You could argue that local government is not doing too badly when it comes to equalities.

The average gender pay gap figure is 6.1 per cent, compared with 17.9 per cent for England as a whole, and around four in 10 of all senior council positions are held by women.

But I’m sure we all know that there is much more we can do to further equalities, diversity and inclusion in our local government workforce.

A recent report by Green Park, a leadership recruitment agency, shows that black, Asian and minority ethnic (BAME) chief executives make up just 3 per cent of the heads of UK local authorities. Of the top 20 senior management positions in local government, only 3.7 per cent are held by BAME leaders, compared with 7 per cent among FTSE 100 companies.

The LGA’s Local Government Workforce Survey 2016/17 shows that the percentage of BAME staff among the top 5 per cent of earners in our councils has fallen slightly, as has the proportion of people with a disability in these top posts.

The seemingly positive figures on women have been fairly static over the past few years, despite local government having a predominantly female workforce – so there is more progress to be made there. There is a reason this information matters: the evidence is clear that no organisation can thrive and evolve without increasing the agility, skills and customer focus of its workforce and leadership team. The connection between these qualities, the diversity of the team, the inclusiveness of the culture, and the organisation’s relevance to its community is irrefutable.

To put it simply, more diverse organisations perform better. This surely makes it a strategic imperative, not a ‘nice to have’, for local authorities and that’s why I’m keen to ensure this remains a priority for councils’ leadership teams.

So why, despite being at the forefront of diversity issues in the past, has progress in local government seemed to slow down?
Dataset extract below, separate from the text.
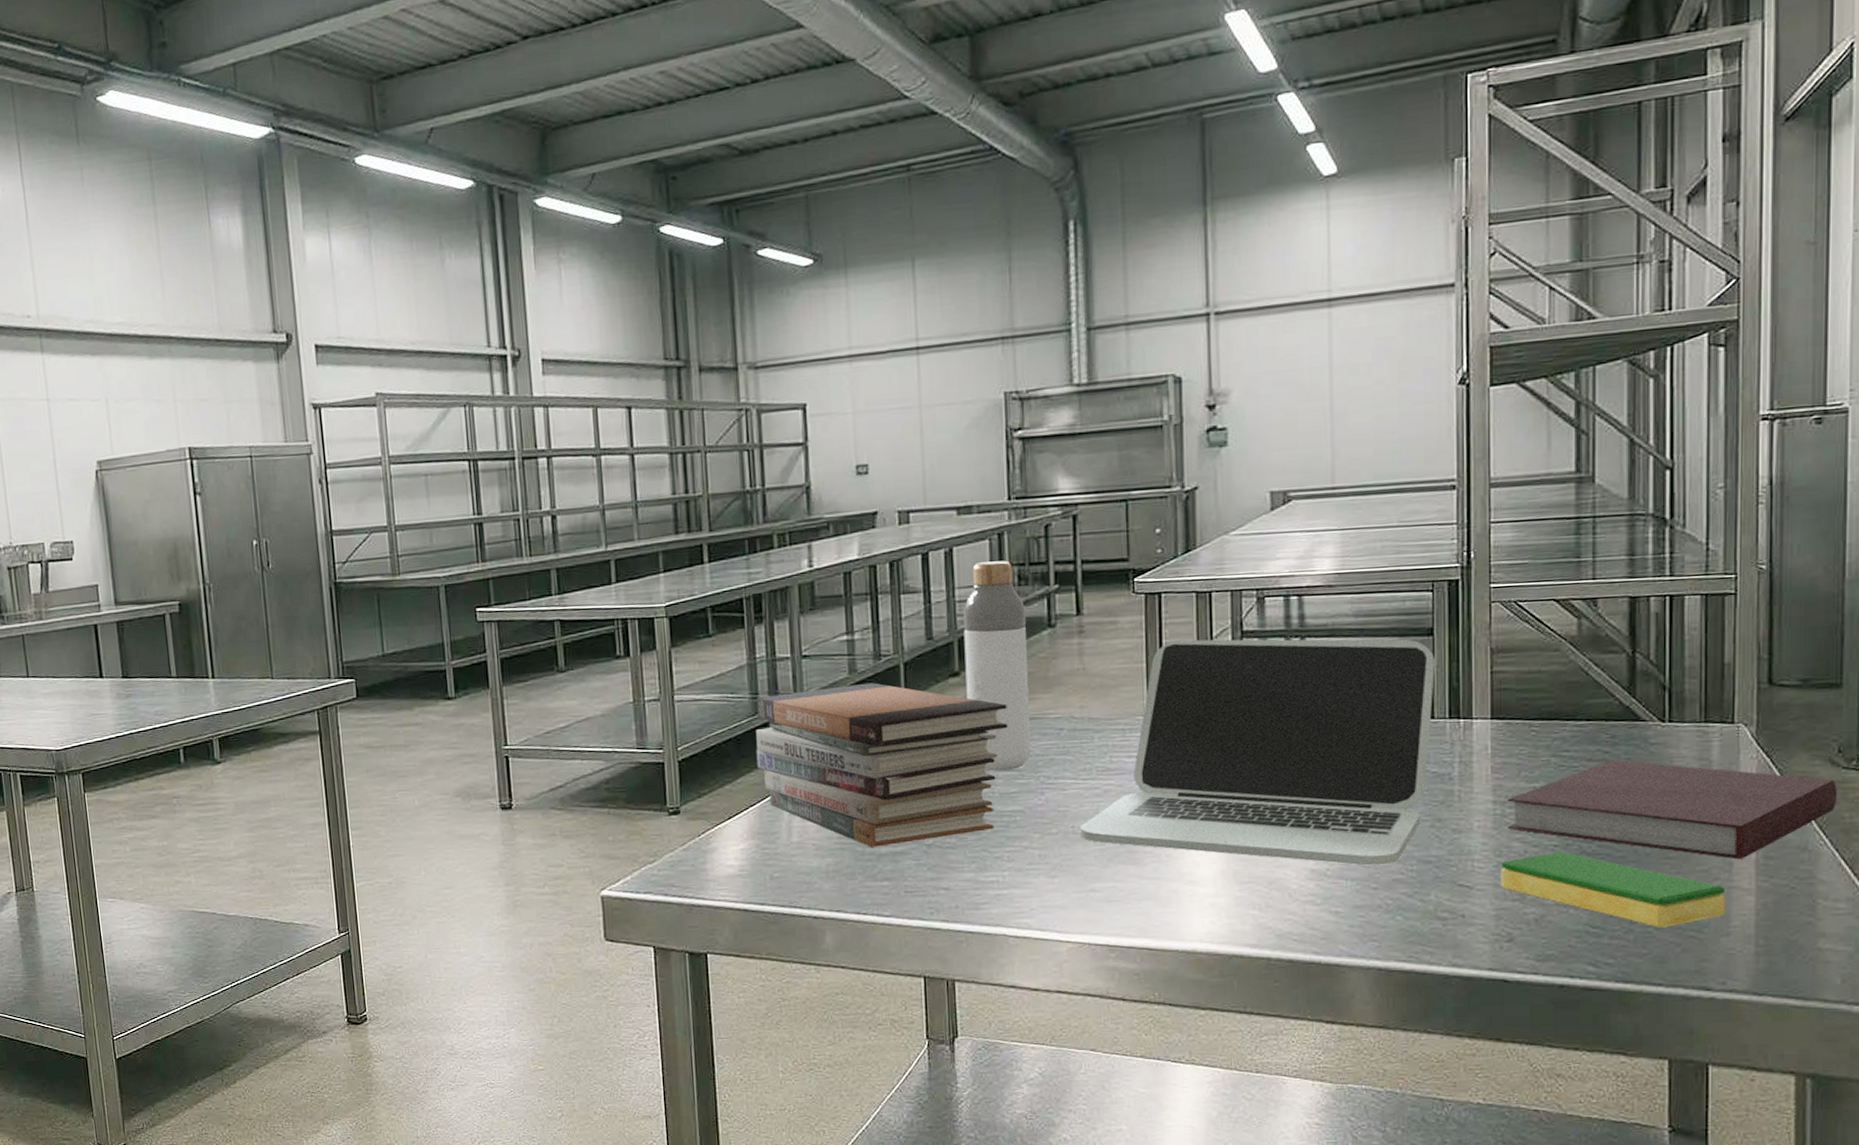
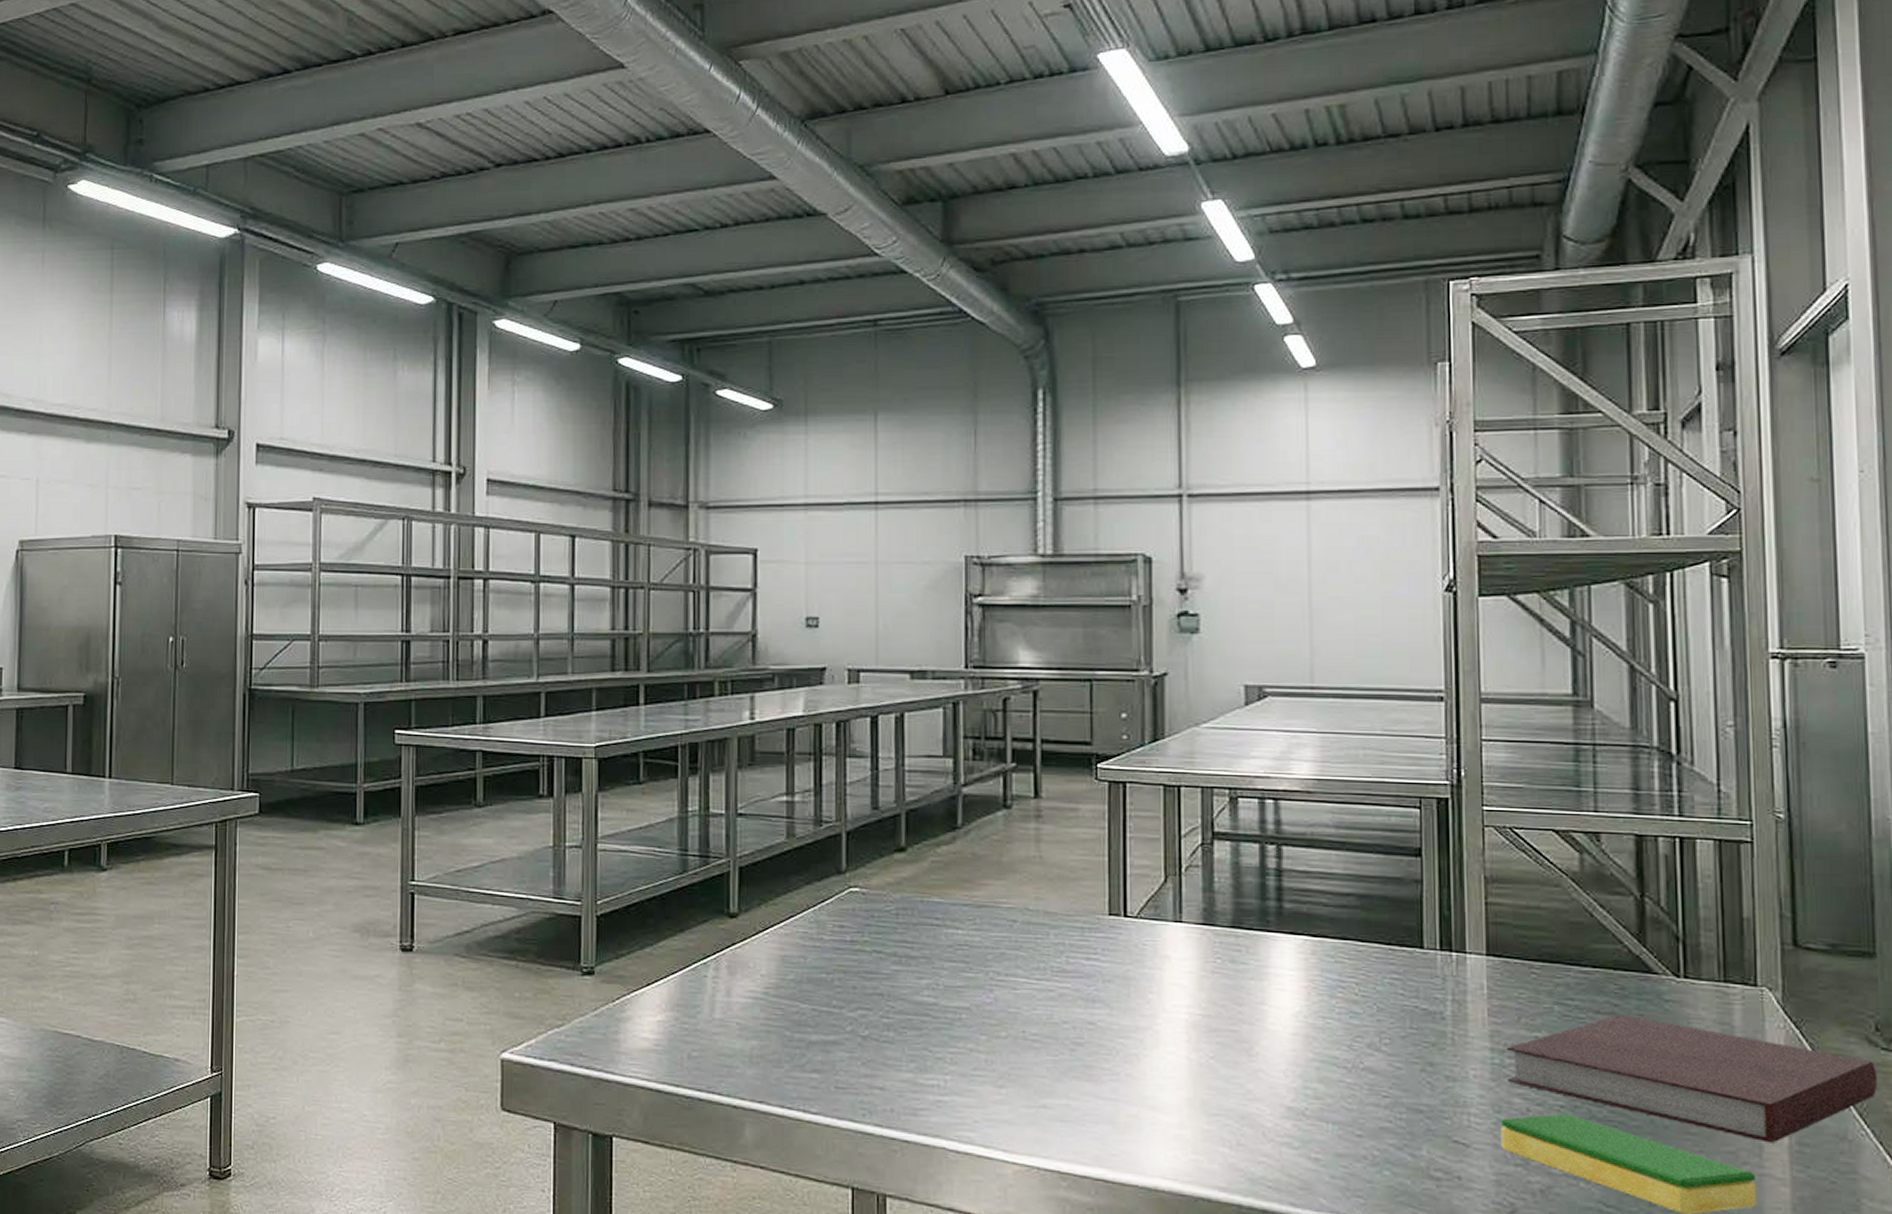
book stack: present [756,682,1008,847] -> none [681,850,956,1033]
bottle: present [963,560,1031,771] -> none [912,731,980,961]
laptop: present [1080,639,1435,866] -> none [1032,835,1424,1110]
Austerity and cost-cutting restructures had an impact, but we perhaps misunderstood what we were trying to do.

“Diversity without inclusion is like being invited to the party but no-one asking you to dance

We treated equality, diversity and inclusion as one thing, and tweaked some policies and practices accordingly, but the fundamental shift in culture and perceptions didn’t happen. In the workplace, diversity equals representation. Without inclusion, however, the crucial connections that attract diverse talent, encourage their participation, foster innovation and lead to high-performing organisations, won’t happen. Diversity without inclusion is like being invited to the party but no-one asking you to dance.

We can and will change this. Councils’ transformation programmes present an ideal opportunity to think differently about our jobs and how they get done, about what talent and aptitude looks like, to reinvent our leadership competences and values.

The LGA is supporting councils with new approaches to being more diverse and inclusive. For example, it is working with central government and professional bodies to explore new roles in apprenticeships and new ways of entering teaching and social care; it is offering information and advice to manage staff with mental health issues; and investing in a range of officer and councillor leadership programmes.

There is no ‘one size fits all’ answer to being more diverse and more inclusive. What you need to do depends on your council, your community’s needs, your challenges, and your engagement with your workforce.

The key is to do something – because the challenges around recruiting the right workforce to support our people, places and communities properly remain as great as ever.